Doug Duncan, who moved to Columbia County in 1991, is an Augusta native, who can trace his local roots back more than 150 years.
“I guess my claim to fame is that my grandfather played baseball with Ty Cobb,” said Duncan, 51, a vice president at MAU Inc. “Ty Cobb was his coach – the Summerville Little League Team. Ty coached it and Ty Cobb Jr. and my grandfather were friends.”
Hafeez Chaudhry, Duncan’s opponent for the District 1 seat, has lived in the county longer -- 25 years, but traces his family back to Lahore, in northeast Pakistan, where boys grow up playing not baseball, but cricket.
“Columbia County has done a very good job to accept and to integrate the new citizens which have moved into this area,” said Chaudhry, 65, a businessman and retired Savannah River Site engineer. “I’m a perfect example of that.”
Both men see a future of growth in coming years and an influx of new residents that come from both near and far away seeking opportunity and a better life for their families.
“We know about the Army Cyber Command, Plant Vogtle, plans for (Georgia Regents University) growing. From that I can deduce that our community is going to grow, no doubt about it,” Chaudhry said. “To keep and enhance the quality of life we are accustomed to in Columbia County will be hard work for our elected officials. They need to stay one step ahead of this growth we’ve got coming and manage that growth.”
More residents will mean more demand for services and amenities, he said. His chief concerns are building and maintaining infrastructure, without creating additional tax burden on property owners, especially those in his district.
As more infrastructure and quality of life improvements are needed, he wants to make sure the county explores and examines all options, including revenue bonds, special tax districts and state and federal grants to finance these projects.

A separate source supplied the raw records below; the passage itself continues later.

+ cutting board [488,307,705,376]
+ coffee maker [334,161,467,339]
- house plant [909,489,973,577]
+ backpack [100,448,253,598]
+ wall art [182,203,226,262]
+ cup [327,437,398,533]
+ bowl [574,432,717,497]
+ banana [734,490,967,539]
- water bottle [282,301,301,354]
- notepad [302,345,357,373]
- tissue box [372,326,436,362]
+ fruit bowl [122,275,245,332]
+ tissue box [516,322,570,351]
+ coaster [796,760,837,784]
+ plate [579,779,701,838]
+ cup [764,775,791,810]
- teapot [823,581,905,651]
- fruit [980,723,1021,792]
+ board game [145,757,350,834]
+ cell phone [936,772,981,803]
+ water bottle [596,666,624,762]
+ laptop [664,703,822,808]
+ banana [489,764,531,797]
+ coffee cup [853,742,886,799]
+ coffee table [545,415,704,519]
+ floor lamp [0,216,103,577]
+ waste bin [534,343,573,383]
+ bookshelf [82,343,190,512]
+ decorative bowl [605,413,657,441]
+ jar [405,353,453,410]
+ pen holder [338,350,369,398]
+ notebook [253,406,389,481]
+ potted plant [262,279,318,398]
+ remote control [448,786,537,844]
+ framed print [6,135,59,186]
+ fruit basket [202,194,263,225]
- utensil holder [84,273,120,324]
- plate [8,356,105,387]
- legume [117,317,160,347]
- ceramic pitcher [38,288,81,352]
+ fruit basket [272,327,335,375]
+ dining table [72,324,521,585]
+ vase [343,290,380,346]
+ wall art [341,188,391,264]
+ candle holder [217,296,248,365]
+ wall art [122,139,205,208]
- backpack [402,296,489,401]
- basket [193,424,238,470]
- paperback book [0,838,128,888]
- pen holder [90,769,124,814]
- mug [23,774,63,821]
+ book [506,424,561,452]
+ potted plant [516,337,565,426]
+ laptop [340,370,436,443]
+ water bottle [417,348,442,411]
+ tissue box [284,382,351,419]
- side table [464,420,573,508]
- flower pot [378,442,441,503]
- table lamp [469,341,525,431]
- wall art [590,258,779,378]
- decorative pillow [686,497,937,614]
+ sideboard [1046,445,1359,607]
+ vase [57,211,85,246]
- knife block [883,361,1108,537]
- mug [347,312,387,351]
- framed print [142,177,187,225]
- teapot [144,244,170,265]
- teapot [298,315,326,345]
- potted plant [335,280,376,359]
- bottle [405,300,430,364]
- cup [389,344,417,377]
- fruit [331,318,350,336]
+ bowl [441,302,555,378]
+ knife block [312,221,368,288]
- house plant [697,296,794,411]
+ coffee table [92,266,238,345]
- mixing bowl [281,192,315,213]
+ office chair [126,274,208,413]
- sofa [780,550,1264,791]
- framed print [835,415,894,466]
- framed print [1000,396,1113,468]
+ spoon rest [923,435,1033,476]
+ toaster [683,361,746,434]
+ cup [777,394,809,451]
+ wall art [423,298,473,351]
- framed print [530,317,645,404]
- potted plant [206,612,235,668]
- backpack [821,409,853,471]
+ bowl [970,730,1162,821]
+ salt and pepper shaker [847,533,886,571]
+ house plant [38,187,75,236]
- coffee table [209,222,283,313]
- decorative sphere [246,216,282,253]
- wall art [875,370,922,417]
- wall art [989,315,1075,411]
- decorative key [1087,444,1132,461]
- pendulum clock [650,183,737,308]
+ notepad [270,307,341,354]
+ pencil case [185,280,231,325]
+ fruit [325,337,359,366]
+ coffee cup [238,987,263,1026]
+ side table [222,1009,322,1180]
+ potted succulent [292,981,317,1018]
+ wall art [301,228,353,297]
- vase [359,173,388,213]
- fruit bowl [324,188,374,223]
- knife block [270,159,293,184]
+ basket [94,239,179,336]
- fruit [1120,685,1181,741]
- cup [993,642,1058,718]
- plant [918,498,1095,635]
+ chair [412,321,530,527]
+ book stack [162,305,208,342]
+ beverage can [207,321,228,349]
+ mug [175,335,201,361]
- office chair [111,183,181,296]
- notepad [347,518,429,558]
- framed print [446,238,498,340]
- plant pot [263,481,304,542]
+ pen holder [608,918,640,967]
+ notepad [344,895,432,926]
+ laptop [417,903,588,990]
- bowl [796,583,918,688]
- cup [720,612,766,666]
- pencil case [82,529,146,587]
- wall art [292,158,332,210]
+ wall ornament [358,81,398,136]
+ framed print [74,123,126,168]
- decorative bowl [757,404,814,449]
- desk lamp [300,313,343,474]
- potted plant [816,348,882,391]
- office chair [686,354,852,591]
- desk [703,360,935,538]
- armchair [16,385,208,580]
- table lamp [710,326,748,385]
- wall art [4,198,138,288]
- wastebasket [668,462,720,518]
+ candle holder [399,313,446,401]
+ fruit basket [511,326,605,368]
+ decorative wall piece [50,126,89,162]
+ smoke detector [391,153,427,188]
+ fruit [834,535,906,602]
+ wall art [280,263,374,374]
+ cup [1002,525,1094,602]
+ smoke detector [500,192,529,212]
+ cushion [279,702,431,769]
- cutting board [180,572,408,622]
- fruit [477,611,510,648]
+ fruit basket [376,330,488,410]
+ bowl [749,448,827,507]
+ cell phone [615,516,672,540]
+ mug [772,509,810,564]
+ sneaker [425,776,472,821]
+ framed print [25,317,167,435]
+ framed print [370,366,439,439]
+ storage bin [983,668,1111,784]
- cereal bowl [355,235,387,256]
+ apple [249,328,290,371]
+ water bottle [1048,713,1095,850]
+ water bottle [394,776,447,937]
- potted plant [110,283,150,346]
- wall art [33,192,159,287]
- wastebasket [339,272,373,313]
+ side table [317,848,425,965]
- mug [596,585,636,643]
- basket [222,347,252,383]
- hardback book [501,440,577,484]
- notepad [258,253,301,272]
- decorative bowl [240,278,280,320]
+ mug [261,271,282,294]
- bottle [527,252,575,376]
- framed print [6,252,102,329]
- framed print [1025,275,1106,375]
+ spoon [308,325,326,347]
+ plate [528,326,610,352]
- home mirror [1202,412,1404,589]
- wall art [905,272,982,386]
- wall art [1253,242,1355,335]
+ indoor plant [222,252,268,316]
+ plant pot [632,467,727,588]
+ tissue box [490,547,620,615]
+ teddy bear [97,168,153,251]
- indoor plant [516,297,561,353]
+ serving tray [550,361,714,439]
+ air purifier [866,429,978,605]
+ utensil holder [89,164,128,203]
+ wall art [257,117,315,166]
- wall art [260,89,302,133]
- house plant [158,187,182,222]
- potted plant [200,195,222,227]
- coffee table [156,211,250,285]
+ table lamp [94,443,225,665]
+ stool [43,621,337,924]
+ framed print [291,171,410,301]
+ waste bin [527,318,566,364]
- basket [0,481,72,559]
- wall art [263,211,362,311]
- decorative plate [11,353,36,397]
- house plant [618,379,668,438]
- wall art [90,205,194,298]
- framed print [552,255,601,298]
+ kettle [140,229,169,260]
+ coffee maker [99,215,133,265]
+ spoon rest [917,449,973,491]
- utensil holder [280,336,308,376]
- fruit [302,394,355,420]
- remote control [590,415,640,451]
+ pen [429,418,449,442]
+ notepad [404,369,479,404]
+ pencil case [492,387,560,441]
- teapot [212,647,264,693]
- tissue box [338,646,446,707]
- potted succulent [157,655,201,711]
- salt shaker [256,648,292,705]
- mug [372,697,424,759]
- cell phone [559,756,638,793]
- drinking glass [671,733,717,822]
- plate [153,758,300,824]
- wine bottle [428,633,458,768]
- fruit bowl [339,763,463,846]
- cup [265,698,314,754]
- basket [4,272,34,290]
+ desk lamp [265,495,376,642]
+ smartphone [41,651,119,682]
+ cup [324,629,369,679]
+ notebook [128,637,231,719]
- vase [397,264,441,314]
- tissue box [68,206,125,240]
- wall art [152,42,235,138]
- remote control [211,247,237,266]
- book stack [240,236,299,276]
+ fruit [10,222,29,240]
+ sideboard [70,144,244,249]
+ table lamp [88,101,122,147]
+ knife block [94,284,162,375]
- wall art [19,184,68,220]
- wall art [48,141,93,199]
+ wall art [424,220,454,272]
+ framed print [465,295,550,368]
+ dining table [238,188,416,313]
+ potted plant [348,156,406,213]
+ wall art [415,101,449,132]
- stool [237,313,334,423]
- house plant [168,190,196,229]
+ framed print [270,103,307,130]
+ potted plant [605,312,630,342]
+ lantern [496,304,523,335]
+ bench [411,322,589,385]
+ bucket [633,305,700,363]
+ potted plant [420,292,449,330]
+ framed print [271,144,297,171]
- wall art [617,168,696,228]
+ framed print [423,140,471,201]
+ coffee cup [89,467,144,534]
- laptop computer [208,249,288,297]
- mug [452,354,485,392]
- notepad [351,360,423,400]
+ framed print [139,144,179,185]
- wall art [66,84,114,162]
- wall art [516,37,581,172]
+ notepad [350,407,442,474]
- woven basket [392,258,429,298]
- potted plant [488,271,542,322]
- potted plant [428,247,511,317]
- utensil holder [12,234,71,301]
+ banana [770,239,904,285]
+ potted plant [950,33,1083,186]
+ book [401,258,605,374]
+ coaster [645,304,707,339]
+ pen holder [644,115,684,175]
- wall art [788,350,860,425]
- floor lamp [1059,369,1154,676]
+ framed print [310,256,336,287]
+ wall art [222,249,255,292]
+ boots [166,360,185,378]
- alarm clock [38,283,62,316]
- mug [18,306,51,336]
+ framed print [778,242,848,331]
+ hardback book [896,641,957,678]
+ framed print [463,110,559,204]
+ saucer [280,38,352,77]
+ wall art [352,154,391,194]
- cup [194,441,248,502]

“These are all tools which are available to us. It is time to assemble a team of experts to start pondering and give proposals of how this growth can be financed and give recommendations,” he said. “I would look at all these options. That’s what we engineers do.”
After spending a year working in Columbus, Ohio, Duncan said his eyes were opened to what could go wrong if leaders don’t set good policies and “government runs amok.”
“I saw the dark side,” Duncan said. “Franklin County had an income tax, and the home taxes were almost $16,000 a year.”
Duncan said with the growth coming from the new Army Cyber Command headquarters at Fort Gordon, the county has a great opportunity and also a huge challenge.
“I think we are at a crucial time in our county with potentially unparalleled growth with Fort Gordon, and the possibility of a new hospital being built,” he said. “That puts us at risk to loose what has made us the No. 1 county in which to live and do business in Georgia, in my opinion. We have to manage that carefully.”
Duncan, current chairman of the Columbia County Development Authority, said it all comes down to common sense growth management planning.
“You find other communities that have faced what we are facing and you get ideas and find out what worked,” he said. “You don’t have to reinvent the wheel.”
Chaudhry said he is pleased with the how well the county has been run by the leaders who have come before him, but now he hopes to step in and do his part.
“Credit goes to the past leadership to bring us to this level,” he said. “However to get to the next level we need to get to change the status quo. We need to bring in new faces, new ideas, who can take us Columbia County to the next level of excellence.”